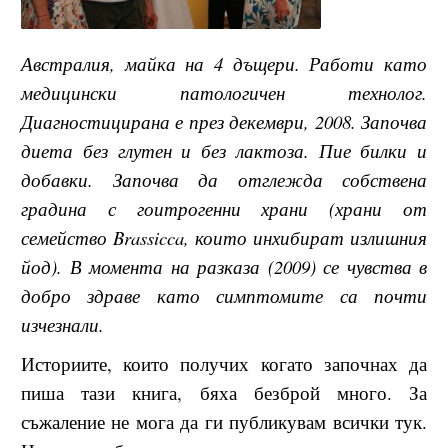
Австралия, майка на 4 дъщери. Работи като
медицински патологичен технолог.
Диагностицирана е през декември, 2008. Започва
диета без глутен и без лактоза. Пие билки и
добавки. Започва да отглежда собствена
градина с гоитрогенни храни (храни от
семейство Brassicca, които инхибират излишния
йод). В момента на разказа (2009) се чувства в
добро здраве като симптомите са почти
изчезнали.
Историите, които получих когато започнах да
пиша тази книга, бяха безброй много. За
съжаление не мога да ги публикувам всички тук.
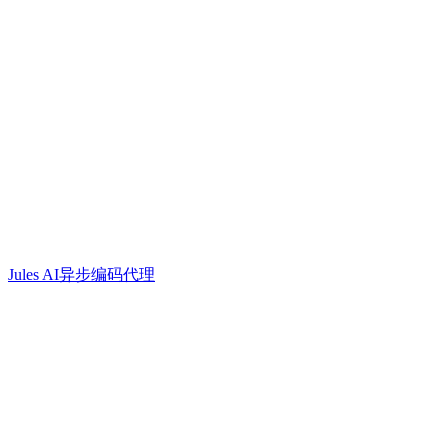
Jules AI异步编码代理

▸ What to work on
Without the pictures, transcribe the listing exactly as it stands.

▸ Answer space
Австралия, майка на 4 дъщери. Работи като
медицински патологичен технолог.
Диагностицирана е през декември, 2008. Започва
диета без глутен и без лактоза. Пие билки и
добавки. Започва да отглежда собствена
градина с гоитрогенни храни (храни от
семейство Brassicca, които инхибират излишния
йод). В момента на разказа (2009) се чувства в
добро здраве като симптомите са почти
изчезнали.
Историите, които получих когато започнах да
пиша тази книга, бяха безброй много. За
съжаление не мога да ги публикувам всички тук.
Jules AI异步编码代理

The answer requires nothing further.